Спорить с Маттом было почти всегда бесполезно. С возрастом он стал более голосистым и еще более упрямым. Когда его просили сделать что-то, чего ему не хотелось делать, он начинал ворчать. Если настаивали – ворчание усиливалось и звучало то громче, то глуше. Это было не рычание, и в нем не было ничего грозного. Это было ни на что не похожее упрямое гудение.
Случилось так, что в ту первую зиму на Западе папа писал роман и моментально раздражался, когда ему мешали во время работы над рукописью.
Однажды вечером он сидел в гостиной, сгорбившись над портативной пишущей машинкой. Его лицо вытянулось и осунулось от сосредоточенности, но на бумаге мало что появлялось. При виде знакомых симптомов мама и я благоразумно перебрались на кухню, а Матт остался спать в гостиной у пылавшего камина.
Матт не умел спать беззвучно. Он храпел с особым присвистом, а так как сны ему виделись бурные, то, когда он мчался по воображаемой прерии в погоне за кроликом, всхрапывание у него часто перемежалось пронзительным тявканьем.

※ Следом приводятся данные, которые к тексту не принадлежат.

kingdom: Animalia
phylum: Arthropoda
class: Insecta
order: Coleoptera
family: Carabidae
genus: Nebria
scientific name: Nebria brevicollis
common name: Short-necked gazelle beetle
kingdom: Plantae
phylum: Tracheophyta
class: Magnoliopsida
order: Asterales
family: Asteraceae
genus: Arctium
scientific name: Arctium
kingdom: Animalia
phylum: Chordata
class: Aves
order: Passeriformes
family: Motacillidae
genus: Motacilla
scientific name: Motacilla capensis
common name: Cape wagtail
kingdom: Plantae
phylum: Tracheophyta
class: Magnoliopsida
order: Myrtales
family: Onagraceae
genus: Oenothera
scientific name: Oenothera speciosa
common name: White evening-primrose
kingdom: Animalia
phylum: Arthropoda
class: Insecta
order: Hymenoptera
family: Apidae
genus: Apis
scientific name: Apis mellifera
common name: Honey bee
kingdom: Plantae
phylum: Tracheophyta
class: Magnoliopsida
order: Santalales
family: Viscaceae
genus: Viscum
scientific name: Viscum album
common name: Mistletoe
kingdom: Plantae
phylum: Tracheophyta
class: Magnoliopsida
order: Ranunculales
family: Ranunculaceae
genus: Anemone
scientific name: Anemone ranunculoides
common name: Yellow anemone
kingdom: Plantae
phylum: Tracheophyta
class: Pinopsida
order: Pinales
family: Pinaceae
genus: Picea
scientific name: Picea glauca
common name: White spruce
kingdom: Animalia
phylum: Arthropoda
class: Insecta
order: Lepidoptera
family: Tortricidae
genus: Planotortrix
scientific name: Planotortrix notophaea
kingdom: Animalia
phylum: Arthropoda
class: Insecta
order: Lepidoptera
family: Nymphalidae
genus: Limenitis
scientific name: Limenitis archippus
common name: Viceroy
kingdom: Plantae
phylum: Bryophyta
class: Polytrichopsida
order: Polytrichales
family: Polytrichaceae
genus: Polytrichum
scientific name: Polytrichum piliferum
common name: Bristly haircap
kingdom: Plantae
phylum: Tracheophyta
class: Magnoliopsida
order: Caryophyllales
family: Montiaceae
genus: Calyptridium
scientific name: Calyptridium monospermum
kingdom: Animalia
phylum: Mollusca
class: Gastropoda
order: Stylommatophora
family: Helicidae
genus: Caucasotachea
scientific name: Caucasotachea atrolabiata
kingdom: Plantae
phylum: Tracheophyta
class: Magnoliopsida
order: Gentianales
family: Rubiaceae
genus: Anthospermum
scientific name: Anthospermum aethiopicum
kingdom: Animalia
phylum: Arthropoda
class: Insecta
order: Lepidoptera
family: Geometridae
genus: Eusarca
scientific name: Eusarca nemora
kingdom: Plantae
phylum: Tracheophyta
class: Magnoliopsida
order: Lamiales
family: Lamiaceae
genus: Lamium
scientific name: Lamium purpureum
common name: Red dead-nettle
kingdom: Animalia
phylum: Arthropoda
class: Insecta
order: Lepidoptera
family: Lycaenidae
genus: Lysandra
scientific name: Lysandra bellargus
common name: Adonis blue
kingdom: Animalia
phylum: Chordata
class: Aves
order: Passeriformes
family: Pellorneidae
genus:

В тот вечер ему, должно быть, повезло. Возможно, он преследовал старого или больного кролика, а может быть, кролик поскользнулся и упал. Во всяком случае, Матт нагнал кролика, схватил его, и в гостиной тут же разразилась страшная сцена.
Творческое настроение папы было грубо нарушено. Он взревел, и Матт, вырванный из сна как раз в момент победы, был явно недоволен.
– Убирайся, несносная тварь! – заорал отец.
Матт приподнял верхнюю губу и приготовился спорить.
Папа был вне себя:
– Я сказал: вон, ты, живая молотилка!
Упрямое ворчание Матта сразу же стало громче. Мы с мамой на кухне вздрогнули, предчувствуя неприятности, и молча посмотрели друг на друга. Звук разбитого стекла подтвердил наши опасения, когда увесистый том энциклопедии грохнулся в стену столовой, пролетев сквозь стеклянную дверь. Матт появился на кухне почти одновременно с этим звуком. Даже не взглянув в нашу сторону, он с шумом скатился по лестнице в погреб, всем своим видом выражая негодование.
Папа тут же раскаялся. Он поспешил за Маттом в погреб, и мы услышали, как он извинялся, но безрезультатно. Три долгих дня Матт просто не замечал папу. Применение силы вместо убеждения было, по мнению Матта, смертным грехом.
Очень рано у нашего пса развилась еще одна несносная привычка, от которой он так и не избавился. Когда упрямое ворчание не помогало уклониться от исполнения какой-нибудь неприятной обязанности, он притворялся глухим. Иногда я терял самообладание и, наклонившись так, чтобы поднять одно из его длинных ушей, кричал ему мои приказания голосом валькирии. Но Матт поворачивал ко мне свою морду с таким выражением, что казалось, он вот-вот вежливо, с несносным спокойствием спросит: «Извините. Вы что-то сказали?»
Мы не могли предпринять никаких мер, чтобы излечить Матта от раздражающей нас привычки, так как точно такая же привычка была у моего дедушки со стороны папы, который иногда навещал нас. Дедушка бывал абсолютно глух ко всему, что требовало с его стороны каких-нибудь усилий. Однако он мог услышать и среагировать на слово «виски», даже если бы его произнесли шепотом в запертой спальне тремя этажами выше того уютного кресла, в котором он обычно сидел.
Читателю уже ясно, что с такой собакой, как Матт, жить было нелегко. Но непреклонность, из-за которой с ним было так трудно справляться, в еще большей степени затрудняла, а иногда делала фактически невозможным его собственное общение с окружающим миром. Упрямство на всю жизнь обрекло его на трагикомическую роль. Но, к несчастью, его борьба с капризницей судьбой не была только его личной борьбой. Она неизбежно вовлекала и тех, кто его окружал, причем часто это вело к катастрофическим последствиям.
Где бы Матт ни проходил, он оставлял по себе неизгладимые воспоминания, то сопровождавшиеся вскриками негодования, то покрытые пеленой почти полного безумия. В нем сидел дух Дон Кихота. Вот в такой атмосфере моя семья и я жили более десяти лет.